The little ones often sang that Ma’Adjoa had eaten the children in her womb. I was scared that what they said was true, but I felt for her. It didn’t feel right for one person to be condemned by the whole village, so to thank her, I ate lunch with her and dinner with Richard. But I still slept in my tent.

 

 

About three full moons since being adopted by Richard, I was sitting outside the tent. Richard had scribbled letters in the sand. He took the stick he used when he went into the forest to search for plants and pointed at the first letter, C.

“K,” I sounded.

To the next, I said, “Ah”, and finally, “T.”

“Put it together,” said Richard.

“Cat.”

He wrote another word. I struggled with it, but I could read “dog” and “ant”.

Richard dropped his cane and clapped loudly, grabbed me into the air and said, “Clever girl!”

I felt so proud of myself. And yet I didn’t have any idea of what I’d read.

“We have to get you books from Accra,” he said. “I’ll tell the next chap who comes up.”

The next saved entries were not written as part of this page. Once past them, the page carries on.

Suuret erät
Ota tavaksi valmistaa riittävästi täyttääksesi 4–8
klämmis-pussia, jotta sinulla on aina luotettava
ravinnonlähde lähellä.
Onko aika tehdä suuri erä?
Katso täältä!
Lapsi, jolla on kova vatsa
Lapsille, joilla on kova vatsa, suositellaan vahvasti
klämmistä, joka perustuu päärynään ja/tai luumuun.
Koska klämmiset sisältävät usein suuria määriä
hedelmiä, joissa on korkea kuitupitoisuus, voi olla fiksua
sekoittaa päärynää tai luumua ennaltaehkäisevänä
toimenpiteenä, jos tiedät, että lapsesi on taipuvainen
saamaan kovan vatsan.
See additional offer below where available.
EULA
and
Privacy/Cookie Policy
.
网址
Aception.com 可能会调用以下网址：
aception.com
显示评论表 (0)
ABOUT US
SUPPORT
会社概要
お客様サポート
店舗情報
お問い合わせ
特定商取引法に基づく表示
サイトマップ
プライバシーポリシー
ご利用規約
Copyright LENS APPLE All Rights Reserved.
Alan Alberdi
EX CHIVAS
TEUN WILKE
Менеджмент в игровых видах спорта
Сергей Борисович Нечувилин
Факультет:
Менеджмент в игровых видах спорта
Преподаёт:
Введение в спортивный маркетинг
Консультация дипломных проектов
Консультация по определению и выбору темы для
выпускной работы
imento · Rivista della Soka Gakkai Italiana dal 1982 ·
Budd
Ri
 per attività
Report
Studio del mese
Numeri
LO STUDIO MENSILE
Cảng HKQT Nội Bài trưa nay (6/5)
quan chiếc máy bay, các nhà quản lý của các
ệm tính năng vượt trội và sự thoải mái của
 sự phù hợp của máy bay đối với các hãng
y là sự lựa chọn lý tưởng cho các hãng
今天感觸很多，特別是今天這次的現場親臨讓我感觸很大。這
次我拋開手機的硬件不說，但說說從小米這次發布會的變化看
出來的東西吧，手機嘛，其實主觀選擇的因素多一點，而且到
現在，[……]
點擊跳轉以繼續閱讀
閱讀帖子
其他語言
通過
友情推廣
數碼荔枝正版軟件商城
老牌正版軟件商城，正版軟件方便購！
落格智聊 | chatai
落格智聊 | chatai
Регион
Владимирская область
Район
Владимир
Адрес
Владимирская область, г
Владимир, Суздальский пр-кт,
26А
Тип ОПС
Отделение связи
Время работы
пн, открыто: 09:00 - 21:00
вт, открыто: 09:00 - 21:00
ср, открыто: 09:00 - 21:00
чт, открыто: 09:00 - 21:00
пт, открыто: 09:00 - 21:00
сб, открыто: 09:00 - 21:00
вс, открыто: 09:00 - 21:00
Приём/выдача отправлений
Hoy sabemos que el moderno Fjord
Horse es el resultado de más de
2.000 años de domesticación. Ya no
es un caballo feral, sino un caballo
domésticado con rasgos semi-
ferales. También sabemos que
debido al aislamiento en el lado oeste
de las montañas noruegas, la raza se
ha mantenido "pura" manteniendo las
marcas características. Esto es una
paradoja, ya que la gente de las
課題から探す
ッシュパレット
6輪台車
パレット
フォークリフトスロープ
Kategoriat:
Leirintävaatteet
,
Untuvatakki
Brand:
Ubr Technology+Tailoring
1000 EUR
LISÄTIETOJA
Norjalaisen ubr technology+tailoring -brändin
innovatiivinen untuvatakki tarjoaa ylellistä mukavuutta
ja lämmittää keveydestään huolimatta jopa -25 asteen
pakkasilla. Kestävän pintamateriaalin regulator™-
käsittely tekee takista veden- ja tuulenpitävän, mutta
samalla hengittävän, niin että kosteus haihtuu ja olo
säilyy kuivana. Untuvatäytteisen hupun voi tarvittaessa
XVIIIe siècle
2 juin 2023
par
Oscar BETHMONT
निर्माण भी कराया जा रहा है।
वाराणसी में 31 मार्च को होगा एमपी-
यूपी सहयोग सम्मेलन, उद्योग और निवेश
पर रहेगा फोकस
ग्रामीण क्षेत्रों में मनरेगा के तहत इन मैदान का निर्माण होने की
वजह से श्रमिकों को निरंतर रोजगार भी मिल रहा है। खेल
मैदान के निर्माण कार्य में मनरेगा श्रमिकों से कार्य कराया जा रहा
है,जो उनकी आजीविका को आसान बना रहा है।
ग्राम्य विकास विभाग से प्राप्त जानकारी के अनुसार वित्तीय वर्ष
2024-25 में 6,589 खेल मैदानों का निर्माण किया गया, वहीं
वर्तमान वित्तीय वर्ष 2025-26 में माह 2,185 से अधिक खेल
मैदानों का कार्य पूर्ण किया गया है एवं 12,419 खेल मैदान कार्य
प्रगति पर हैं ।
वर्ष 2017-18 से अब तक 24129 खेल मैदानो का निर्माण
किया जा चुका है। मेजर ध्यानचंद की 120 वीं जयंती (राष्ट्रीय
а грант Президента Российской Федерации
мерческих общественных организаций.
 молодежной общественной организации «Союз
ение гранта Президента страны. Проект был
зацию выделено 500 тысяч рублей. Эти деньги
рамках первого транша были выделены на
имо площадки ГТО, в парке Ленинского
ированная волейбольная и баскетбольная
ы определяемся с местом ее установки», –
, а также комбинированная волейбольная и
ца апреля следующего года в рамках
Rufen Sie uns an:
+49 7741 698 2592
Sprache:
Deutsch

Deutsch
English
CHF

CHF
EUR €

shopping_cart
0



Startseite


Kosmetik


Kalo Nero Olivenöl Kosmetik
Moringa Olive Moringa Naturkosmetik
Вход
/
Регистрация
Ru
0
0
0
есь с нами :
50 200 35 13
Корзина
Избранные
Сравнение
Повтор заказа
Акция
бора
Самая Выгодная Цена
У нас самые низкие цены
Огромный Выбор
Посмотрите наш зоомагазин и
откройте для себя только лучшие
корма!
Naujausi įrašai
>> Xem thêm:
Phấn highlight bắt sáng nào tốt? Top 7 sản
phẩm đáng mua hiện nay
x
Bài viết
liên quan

I liked learning Richard’s English. Porters brought over the books Richard had ordered for me. The books were made of a very fragile kind of cloth. The first time I touched one of them, I pulled too hard and it tore.

“Treat it like an egg,” said Richard.

I listened to him and grew protective of the books, like a mother hen, to the point that when the other village children came and tried to touch the books, I hit their fingers with Richard’s cane. If I was not delicate, how much more so would these illiterate children be? Richard called me “the prefect of books”.

 

 

Kwasidas, Sundays, became my favourite days. There was another white man we called Osofopapa, and who Richard called a priest, who went around in the mornings ringing an upside-down metal cup to get the children and the adults to join in with them. The first time I attended, I went because Richard said I would learn about a God who is good.

“Who is your God?” I asked him.

“The creator of all life. He is the reason we have breath, why there are animals and plants and rivers and forests. He’s here and there and everywhere.”

His God and Otienu seemed similar. I wanted to ask Otienu a lot of questions about why he let such bad things happen to my family, but I was sure we left Otienu behind in Botu, and that’s where he differed with Richard’s God—he wasn’t here and there and everywhere. I wanted to know if this good God could answer my questions.